Pascal Taddei is "well known and respected" for his "technical excellence" in this field.
Pascal Taddei is a partner and management board member at ADB. He mainly advises on national and international tax law and specialises in restructurings, M&A, intragroup transactions, financings, fund structures, tax litigation and provides tax advice for private clients. Pascal is a lecturer at the EXPERTsuisse tax academy, Swiss Institute for Tax Studies (SIST), Master of Advanced Studies FH in Taxation/LL.M. Taxation, frequent speaker at seminars and author of academic publications on tax law.
How have demands for increased transparency in cross-border situations and transactions affected the Swiss corporate tax market?
It is a fact that foreign and Swiss tax authorities are increasingly focusing on cross-border situations and transactions, and, in particular transfer pricing and supply chains. When tax disputes arise on cross-border transactions or situations, we develop a strategy together with the client to identify and evaluate the different alternatives for dealing with the dispute at hand and to assess the impact alternative strategies may have. Due to the complexity and as various deadlines typically have to be met in such a procedure, it is important to involve the Swiss tax advisor at the very beginning of the dispute. In addition, we also see the positive trend that clients seek for tax advice and ask for communication with the tax authorities before implementation of a transaction in order to minimise the risk of future disputes.
What impact did the Swiss Tax Reform of 2020 have on your practice and on the foundations of the Swiss tax system?

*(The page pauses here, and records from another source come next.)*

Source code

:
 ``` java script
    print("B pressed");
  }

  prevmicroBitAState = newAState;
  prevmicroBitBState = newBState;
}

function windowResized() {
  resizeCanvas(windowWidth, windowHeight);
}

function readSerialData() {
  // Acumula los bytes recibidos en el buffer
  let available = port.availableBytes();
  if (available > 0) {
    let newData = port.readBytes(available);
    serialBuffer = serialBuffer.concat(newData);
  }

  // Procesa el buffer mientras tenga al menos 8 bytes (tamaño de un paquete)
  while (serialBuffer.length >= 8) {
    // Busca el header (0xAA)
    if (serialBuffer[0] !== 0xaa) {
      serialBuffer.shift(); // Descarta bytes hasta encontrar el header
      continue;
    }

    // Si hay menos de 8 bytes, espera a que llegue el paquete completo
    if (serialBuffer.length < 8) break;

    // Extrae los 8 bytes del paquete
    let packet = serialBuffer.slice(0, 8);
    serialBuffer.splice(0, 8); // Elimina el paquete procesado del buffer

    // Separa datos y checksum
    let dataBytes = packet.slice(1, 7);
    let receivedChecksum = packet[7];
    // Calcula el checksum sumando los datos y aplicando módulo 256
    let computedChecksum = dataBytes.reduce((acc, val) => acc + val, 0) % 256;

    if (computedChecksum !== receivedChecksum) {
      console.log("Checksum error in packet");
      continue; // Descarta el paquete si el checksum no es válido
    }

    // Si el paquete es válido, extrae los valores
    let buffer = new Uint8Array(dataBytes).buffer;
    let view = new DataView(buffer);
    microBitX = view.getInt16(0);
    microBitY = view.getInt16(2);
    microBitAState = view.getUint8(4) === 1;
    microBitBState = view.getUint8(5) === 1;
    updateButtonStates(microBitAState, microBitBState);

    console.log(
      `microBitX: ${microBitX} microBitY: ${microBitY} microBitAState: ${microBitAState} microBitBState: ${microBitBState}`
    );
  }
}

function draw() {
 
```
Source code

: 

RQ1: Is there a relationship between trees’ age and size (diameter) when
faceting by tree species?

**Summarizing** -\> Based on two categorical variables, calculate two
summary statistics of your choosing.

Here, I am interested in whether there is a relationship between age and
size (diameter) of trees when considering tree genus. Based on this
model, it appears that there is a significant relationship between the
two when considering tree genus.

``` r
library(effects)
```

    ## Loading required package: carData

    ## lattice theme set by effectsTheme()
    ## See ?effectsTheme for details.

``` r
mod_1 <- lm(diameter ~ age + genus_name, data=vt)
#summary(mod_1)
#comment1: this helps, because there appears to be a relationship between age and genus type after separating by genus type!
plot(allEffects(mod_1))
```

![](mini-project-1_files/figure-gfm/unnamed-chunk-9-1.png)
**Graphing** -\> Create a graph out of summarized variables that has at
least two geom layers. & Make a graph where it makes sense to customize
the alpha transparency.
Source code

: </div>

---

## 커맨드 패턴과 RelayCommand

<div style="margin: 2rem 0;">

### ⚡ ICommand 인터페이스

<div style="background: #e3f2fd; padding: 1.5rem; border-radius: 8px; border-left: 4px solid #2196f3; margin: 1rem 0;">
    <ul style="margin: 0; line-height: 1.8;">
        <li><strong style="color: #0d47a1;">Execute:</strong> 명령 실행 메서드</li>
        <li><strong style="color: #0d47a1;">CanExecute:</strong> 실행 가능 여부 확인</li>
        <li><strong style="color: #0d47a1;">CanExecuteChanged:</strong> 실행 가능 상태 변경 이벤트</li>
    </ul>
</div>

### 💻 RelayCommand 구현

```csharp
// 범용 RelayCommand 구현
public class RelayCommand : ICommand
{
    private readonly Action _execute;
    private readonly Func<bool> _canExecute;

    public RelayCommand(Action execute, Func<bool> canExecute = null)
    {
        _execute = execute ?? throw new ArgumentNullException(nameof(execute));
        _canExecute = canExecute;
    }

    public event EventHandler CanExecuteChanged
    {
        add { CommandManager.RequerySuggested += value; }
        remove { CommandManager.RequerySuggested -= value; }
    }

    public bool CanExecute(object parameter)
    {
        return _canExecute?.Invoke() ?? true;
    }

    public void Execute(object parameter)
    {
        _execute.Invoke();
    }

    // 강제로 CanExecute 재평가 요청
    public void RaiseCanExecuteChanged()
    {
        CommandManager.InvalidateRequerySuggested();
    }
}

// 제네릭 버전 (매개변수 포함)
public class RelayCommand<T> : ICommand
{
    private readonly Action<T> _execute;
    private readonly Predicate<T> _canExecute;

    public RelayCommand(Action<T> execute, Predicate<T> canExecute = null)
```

With effect as of 1 January 2020 the tax privileges for holding, mixed, domiciliary and principal companies as well as for finance branches have been abolished as they were no longer accepted internationally. However, hidden reserves that have accrued during a tax privilege will be taxed separately upon their realisation over a maximum period of five years. Furthermore, various measures as the introduction of a patent box, additional deductions for R&D expenses, a step-up upon migration as well as a notional interest deduction have been introduced. In summary, the Swiss tax system now complies with the tax standards of the OECD while allowing Switzerland to remain one of the most attractive tax jurisdictions thanks to the recently enacted tax measures. Due to these opportunities our practice is now heavily engaged in implementing the new measures for our clients.
How does ADB Altorfer Duss & Beilstein AG stand out from its competitors in the market?
ADB is a pure tax law firm. While we also advise on related areas of corporate and commercial law, the DNA of our team is fully committed to tax law. Furthermore, we have a team of 17 qualified tax experts, which also makes a difference as compared to many big law firms which typically have smaller tax teams. Our team mainly consists of specialists, experienced in their particular field of tax law. This allows for permanent sparring at high level. Depending on the facts and circumstances, we are able to assemble a tailor-made team with the skills required and a high level of experience. Finally, our parallel endeavours as academics in tax law – be it as lecturers at universities, speakers at seminars or authors of tax law commentaries/scientific articles – provide for a deep technical knowledge of our professionals. This is to the advantage of our clients on the one hand, but also to the scientific community on the other, as practical experience feeds back into academic doctrine.
What is necessary to be an efficient corporate tax lawyer in the current climate?
It requires high specialisation as this high-end work is getting more complex and international. In addition, as it has shown during the corona crisis, a tax lawyer should use modern technology in order to be reachable, proactive and cost-efficient. For this reason, ADB heavily invested into the automatisation and digitalisation of our working processes. We are using online services and specialised applications for research and calculation work, and we use collaborative tools in order to be able to work remotely in the team and with our national and international clients. To increase our global reach, we are also part of an international network.
What advice would you give to younger tax lawyers hoping to one day be in your position?
Besides a sound education in the fields of Swiss and international tax law, a good tax lawyer is creative, precise, efficient and has good social skills, both in order to work closely with the client and for interactions with the tax authorities. Also crucial is the experience that constantly enlarges with the number and variety of cases. In addition, having a national and international network is a must. With such a skillset, a tax lawyer should be able to identify the client’s needs and to create confidence. This may lead to positive feedback and recommendations which enables a young tax lawyer to build up a client base and to expedite his or her career.